The company’s financial difficulties stem from its unprofitable Puffy Lake gold mine in Manitoba where mining and milling operations were recently suspended because of sustained production shortfalls. Pioneer reported a net loss for 1988 of $25.09 million after a $25-million write-down in the carrying value of the 100%-owned mine.
Although the company is studying ways to make the operation profitable, Willis said the mine would not reopen until the company has improved its cash position.
“We would have to look very closely at where the money will come from,” he said, noting that additional capital would be required for new development work.
“We think the chances of starting up again are good, however, we would need a reasonable gold price and we may also have to look at processing ore from other projects in the area,” he said.
Another reason for suspending operations at Puffy Lake was to allow financial resources to be directed to the Premier Gold project near Stewart, B.C., which is now in the start-up phase.
In order to fund its 40% share of the projected $88 million capital costs, Pioneer took out a 52,000-oz gold loan repayable over five years that yielded $28 million. Last year Pioneer also completed the sale of a $12 million convertible debenture to Pegasus Gold Inc. (TSE). If the debenture and warrants are fully exercised, Pegasus would have a 20.3% stake in Pioneer.

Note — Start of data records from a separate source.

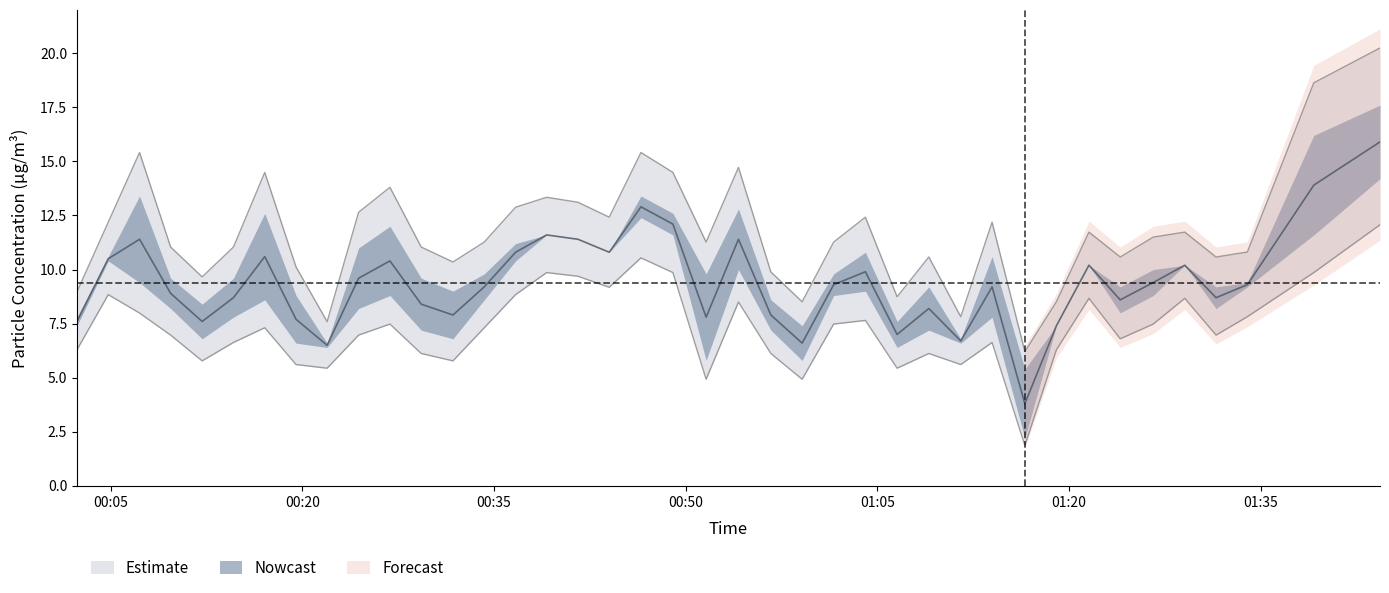

Reading left to right, transcribe all the data shown in this chart.

PMS_P1: 2022/06/20 00:02:21=9.0	2022/06/20 00:04:48=12.2	2022/06/20 00:07:15=15.4	2022/06/20 00:09:41=11.0	2022/06/20 00:12:09=9.7	2022/06/20 00:14:36=11.0	2022/06/20 00:17:03=14.5	2022/06/20 00:19:30=10.1	2022/06/20 00:21:56=7.6	2022/06/20 00:24:24=12.6	2022/06/20 00:26:51=13.8	2022/06/20 00:29:18=11.0	2022/06/20 00:31:47=10.3	2022/06/20 00:34:14=11.3	2022/06/20 00:36:41=12.9	2022/06/20 00:39:07=13.3	2022/06/20 00:41:34=13.1	2022/06/20 00:44:01=12.4	2022/06/20 00:46:30=15.4	2022/06/20 00:49:00=14.5	2022/06/20 00:51:36=11.3	2022/06/20 00:54:08=14.7	2022/06/20 00:56:40=9.9	2022/06/20 00:59:07=8.5	2022/06/20 01:01:35=11.3	2022/06/20 01:04:04=12.4	2022/06/20 01:06:33=8.7	2022/06/20 01:09:02=10.6	2022/06/20 01:11:32=7.8	2022/06/20 01:13:59=12.2	2022/06/20 01:16:33=6.2	2022/06/20 01:19:01=8.5	2022/06/20 01:21:34=11.7	2022/06/20 01:24:01=10.6	2022/06/20 01:26:36=11.5	2022/06/20 01:29:04=11.7	2022/06/20 01:31:31=10.6	2022/06/20 01:33:58=10.8	2022/06/20 01:39:10=18.6	2022/06/20 01:44:21=20.2
PMS_P2: 2022/06/20 00:02:21=6.3	2022/06/20 00:04:48=8.8	2022/06/20 00:07:15=8.0	2022/06/20 00:09:41=7.0	2022/06/20 00:12:09=5.8	2022/06/20 00:14:36=6.6	2022/06/20 00:17:03=7.3	2022/06/20 00:19:30=5.6	2022/06/20 00:21:56=5.4	2022/06/20 00:24:24=7.0	2022/06/20 00:26:51=7.5	2022/06/20 00:29:18=6.1	2022/06/20 00:31:47=5.8	2022/06/20 00:34:14=7.3	2022/06/20 00:36:41=8.8	2022/06/20 00:39:07=9.9	2022/06/20 00:41:34=9.7	2022/06/20 00:44:01=9.2	2022/06/20 00:46:30=10.5	2022/06/20 00:49:00=9.9	2022/06/20 00:51:36=4.9	2022/06/20 00:54:08=8.5	2022/06/20 00:56:40=6.1	2022/06/20 00:59:07=4.9	2022/06/20 01:01:35=7.5	2022/06/20 01:04:04=7.6	2022/06/20 01:06:33=5.4	2022/06/20 01:09:02=6.1	2022/06/20 01:11:32=5.6	2022/06/20 01:13:59=6.6	2022/06/20 01:16:33=1.9	2022/06/20 01:19:01=6.3	2022/06/20 01:21:34=8.7	2022/06/20 01:24:01=6.8	2022/06/20 01:26:36=7.5	2022/06/20 01:29:04=8.7	2022/06/20 01:31:31=7.0	2022/06/20 01:33:58=7.8	2022/06/20 01:39:10=9.9	2022/06/20 01:44:21=12.1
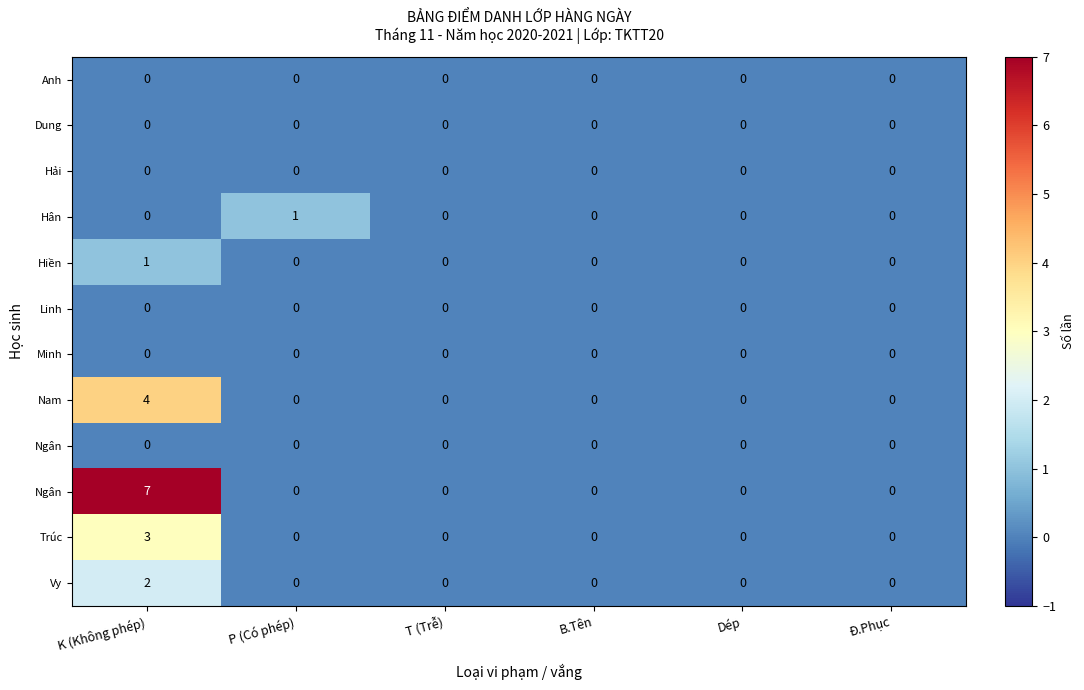

What is the total value across all series at P (Có phép)?

1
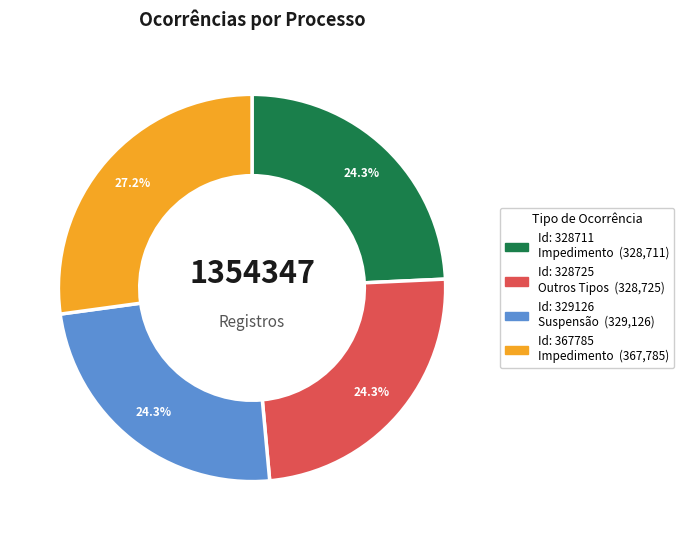

Is there a majority slice in this chart?

No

The Premier Gold project (which Willis noted was $5 million over budget) is expected to be in commercial production by late summer or early fall. At 2,200 tons per day, the mine is expected to produce 77,000 oz gold and 900,000 oz silver annually for the first four years of full production.
Willis said an underground program is in progress to develop reserves that could be added to the lower grade open pit material to enhance production and extend the current 11-year mine life. Recent results include 27.9 ft of 0.237 oz gold and 1.05 oz silver and 13.1 ft of 0.226 oz gold and 0.15 oz silver.
If Puffy Lake was the bane of 1988, Willis called the 50%-owned Stibnite heap leach gold mine in Idaho “a pleasant surprise.” Geological reserves at the seasonal open pit mine were upgraded to 11.2 million tons grading 0.037 oz gold, while mineable reserves of 2.7 million tons at 0.037 oz gold added four years of mine life. This year, Pioneer and several other mining groups intend to evaluate the potential of the sulphide resource in the entire Stibnite Valley.
Pioneer is also reporting exploration success at its 100%-owned Bonito project in New Mexico. The company’s 1988 program identified reserves suitable for open pit mining in the Blue Front zone that will be upgraded this year to the proven/ probable category.
The company recently acquired two exploration projects in British Columbia where the focus is on finding gold-enriched zones adjacent to existing copper-gold porphyry deposits.